Best chair yoga poses for office goers

chair yoga poses for office goers

Many of us might go by the misconception that Yoga needs more space and props, and thus can’t be practiced in our offices.  Au contraire, it can be easily practiced in an office space, and all you need as a prop is your rickety yet trusty chair. So, without further ado, let us check out some simple ‘chair’ Yoga poses that would kill your office hours, and yet make you fitter.

Lotus Pose

One of the traditional meditative poses in Yoga, this posture requires you to sit straight on your chair, while you point your palms upwards, with your thumbs touching your first fingers. If decorum allows it, you can also fold one of your legs and rest it upon the other. This position relaxes your spine, while alleviating it from the stress of sitting all day in a chair.

Torso Twist

This posture requires you to firmly sit sideways in a chair, with the right side of your upper torso supported along the chair’s back. For additional support you can keep your arms rested upon the chair’s edges. Now, you need to push the right side of the chair’s back away from you (while the left side is being pulled towards you). Finally, you need to go into an exhaling pattern during this rotational motion, while the pose is kept for around 30 seconds.

Mountain Pose (Sitting)

This is considered as one of the basic ‘asanas’ in a Yoga scope. The simplistic pose in its sitting variant requires you to just sit on a chair, but with a certain degree of balance (heels facing a little outward direction, while the leg weight rest on your toes).

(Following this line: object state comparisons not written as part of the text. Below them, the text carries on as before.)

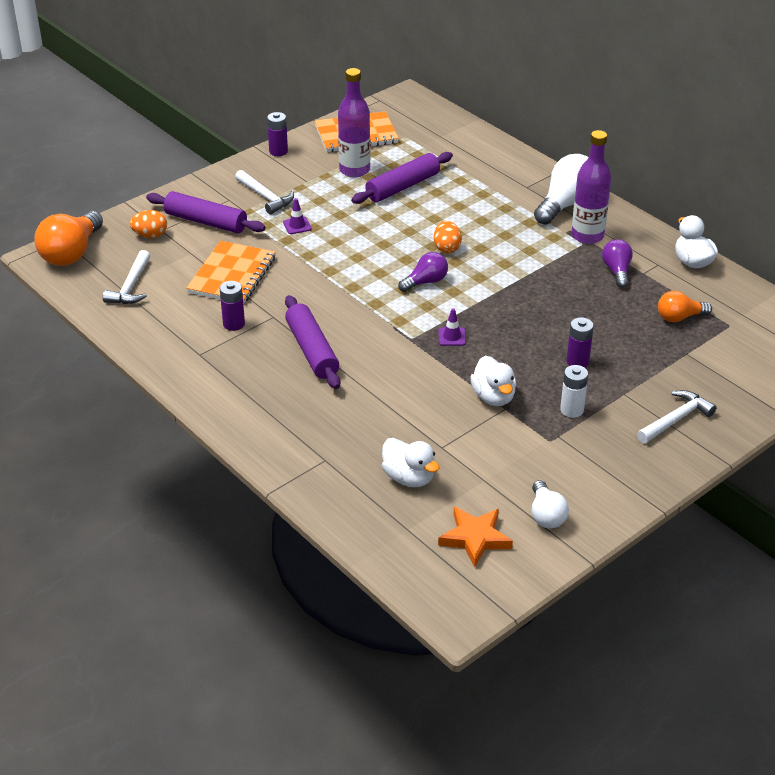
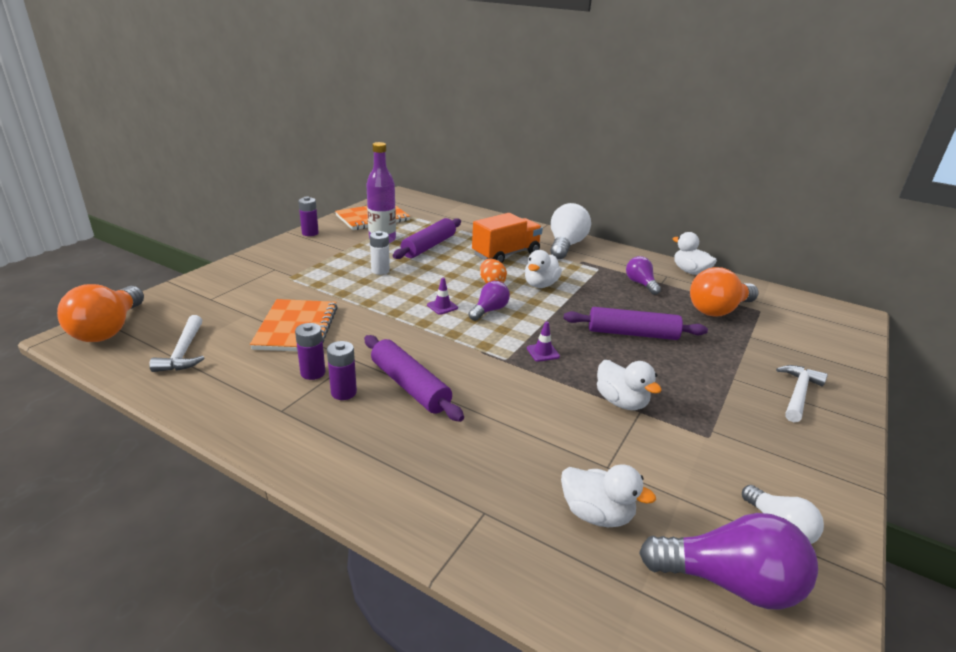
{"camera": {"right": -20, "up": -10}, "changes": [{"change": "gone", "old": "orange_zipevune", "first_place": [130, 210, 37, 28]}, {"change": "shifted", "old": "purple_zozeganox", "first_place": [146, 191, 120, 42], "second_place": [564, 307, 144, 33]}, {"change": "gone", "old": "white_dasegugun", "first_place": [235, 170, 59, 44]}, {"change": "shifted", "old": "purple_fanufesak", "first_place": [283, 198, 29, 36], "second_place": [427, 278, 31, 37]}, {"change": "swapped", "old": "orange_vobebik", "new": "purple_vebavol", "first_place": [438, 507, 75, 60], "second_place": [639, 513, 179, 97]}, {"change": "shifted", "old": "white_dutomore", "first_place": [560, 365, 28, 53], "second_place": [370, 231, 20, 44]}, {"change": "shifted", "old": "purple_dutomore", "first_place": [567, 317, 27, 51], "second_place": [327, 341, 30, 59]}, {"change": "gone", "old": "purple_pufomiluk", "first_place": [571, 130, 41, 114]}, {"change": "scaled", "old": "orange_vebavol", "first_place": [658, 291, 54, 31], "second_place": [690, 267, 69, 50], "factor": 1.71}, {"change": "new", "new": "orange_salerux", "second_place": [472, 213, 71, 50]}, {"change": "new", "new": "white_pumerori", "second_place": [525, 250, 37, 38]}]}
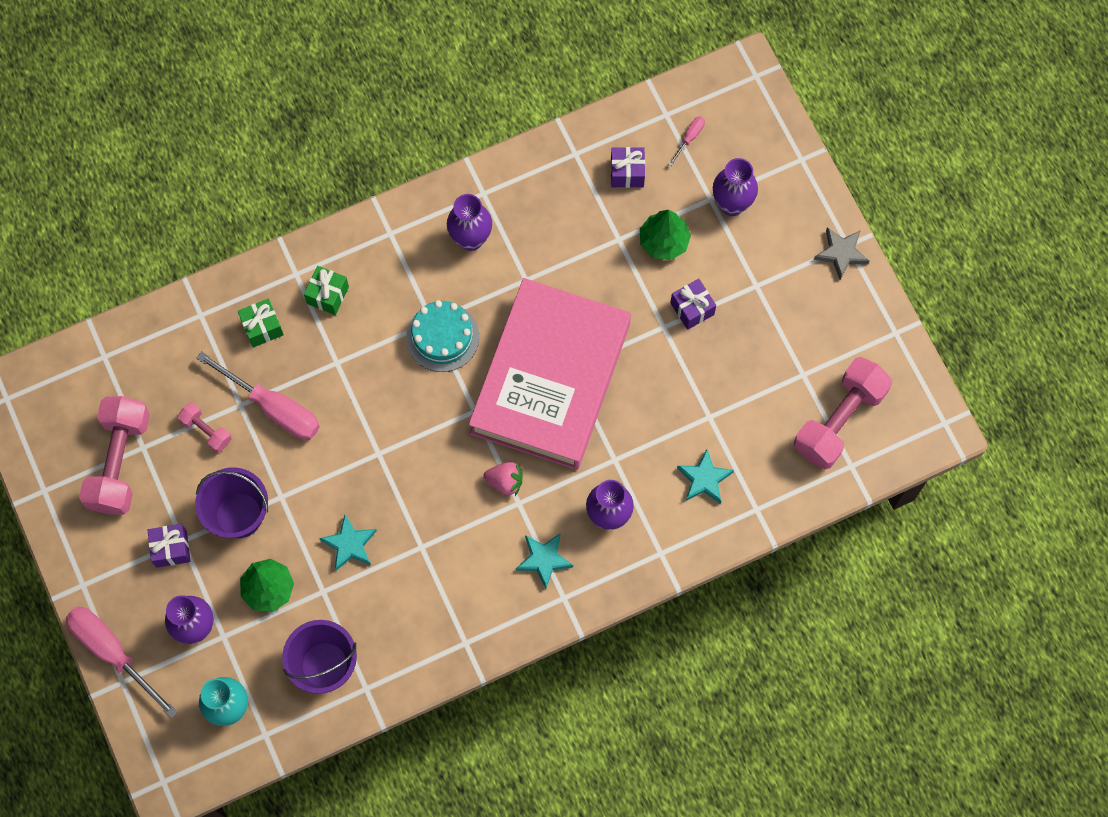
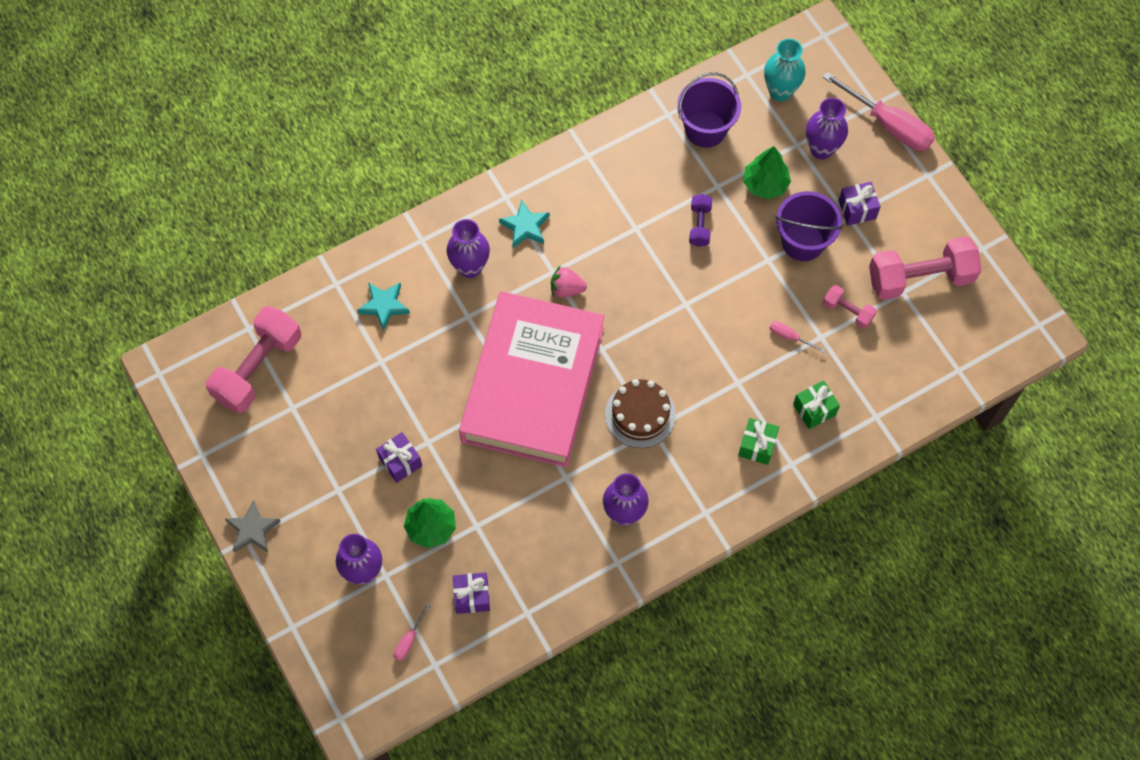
{"camera": {"right": 175, "up": -5}, "changes": [{"change": "rotated", "old": "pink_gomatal", "first_place": [79, 396, 71, 118], "second_place": [869, 236, 112, 64], "degrees": 75}, {"change": "scaled", "old": "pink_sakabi", "first_place": [196, 351, 124, 89], "second_place": [770, 321, 55, 32], "factor": 0.44}, {"change": "swapped", "old": "turquoise_vobebik", "new": "purple_gomatal", "first_place": [319, 515, 58, 56], "second_place": [689, 194, 23, 53]}, {"change": "repainted", "old": "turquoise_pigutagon", "new": "brown_pigutagon", "first_place": [406, 300, 73, 72], "second_place": [605, 379, 71, 69]}]}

Then you have to raise your arms towards the ceiling, while the body gets stretched and flexed throughout its core. A harmonious breathing pattern also helps in this situation, which ultimately aims for a state of relaxation and concentration for other complex poses.

Lunge

This is a great exercise for flexing your hamstrings and strengthening your glutes. The relatively simple posture requires you to place your hands on the chair, while you move your left foot backwards. This helps you to move into a lunge position, with the level of the body being kept low.

Restorative Pose

Perhaps the simplest yet most important pose of them all, the Restorative Pose allows you to relax after a hard day’s work. Beneficial for mitigating both stress and fatigue, the easy posture requires you to rest your arms in a crossed manner on the front table. Then you simply need to place your head in between the rested arms, while keeping your spine firm and shoulders relaxed.